- Stated exercise -
In the passage below on OpenGL direct state access, what value can fb take when the default framebuffer is being cleared?

- Reading passage -

:::

The difference here is that we no longer need to bind the two framebuffers and specify which is which through the GL_READ_FRAMEBUFFER and GL_WRITE_FRAMEBUFFER enums.

glBindFramebuffer(GL_READ_FRAMEBUFFER, fbo_src);
glBindFramebuffer(GL_DRAW_FRAMEBUFFER, fbo_dst);

glBlitFramebuffer(src_x, src_y, src_w, src_h, dst_x, dst_y, dst_w, dst_h, GL_COLOR_BUFFER_BIT, GL_LINEAR);

Becomes

glBlitNamedFramebuffer(fbo_src, fbo_dst, src_x, src_y, src_w, src_h, dst_x, dst_y, dst_w, dst_h, GL_COLOR_BUFFER_BIT, GL_LINEAR);
glClearNamedFramebuffer

There are two ways to go about clearing a framebuffer:

The more familar way

glBindFramebuffer(GL_FRAMEBUFFER, fb);
glClearColor(r, g, b, a);
glClearDepth(d);
glClear(GL_COLOR_BUFFER_BIT | GL_DEPTH_BUFFER_BIT);

and the more versatile per-attachment way

glBindFramebuffer(GL_FRAMEBUFFER, fb);
glClearBufferfv(GL_COLOR, col_buff_index, &rgba);
glClearBufferfv(GL_DEPTH, 0, &d);

col_buff_index is the attachment index, so it would be equivalent to GL_DRAW_BUFFER0 + col_buff_index, and the draw buffer index for depth is always 0.

As you can see with glClearBuffer we can clear the texels of any attachment to some value, both methods are similar enough that you could reimplement the functions of method 1 using those of method 2.

Despite the name it has nothing to do with buffer objects and this gets cleared up with the DSA version: glClearNamedFramebuffer

So the DSA version looks like this:

glClearNamedFramebufferfv(fb, GL_COLOR, col_buff_index, &rgba);
glClearNamedFramebufferfv(fb, GL_DEPTH, 0, &d);

fb can be 0 if you're clearing the default framebuffer.

glBuffer


None of the DSA glBuffer functions ask for the buffer target and is only required to be specified whilst drawing.

glCreateBuffers

glCreateBuffers is used exactly like its traditional equivalent and automatically initializes the object.

glNamedBufferData

glNamedBufferData is just like glBufferData but instead of requiring the buffer target it takes in the buffer handle itself.

:::

- Supplied entries -
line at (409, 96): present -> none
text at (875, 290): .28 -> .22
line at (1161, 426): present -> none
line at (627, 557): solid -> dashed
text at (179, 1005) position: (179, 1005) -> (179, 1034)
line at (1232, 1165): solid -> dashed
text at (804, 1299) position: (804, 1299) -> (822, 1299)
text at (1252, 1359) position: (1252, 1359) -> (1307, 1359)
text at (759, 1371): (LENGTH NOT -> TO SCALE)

:::

- Response for this exercise -
fb can be 0.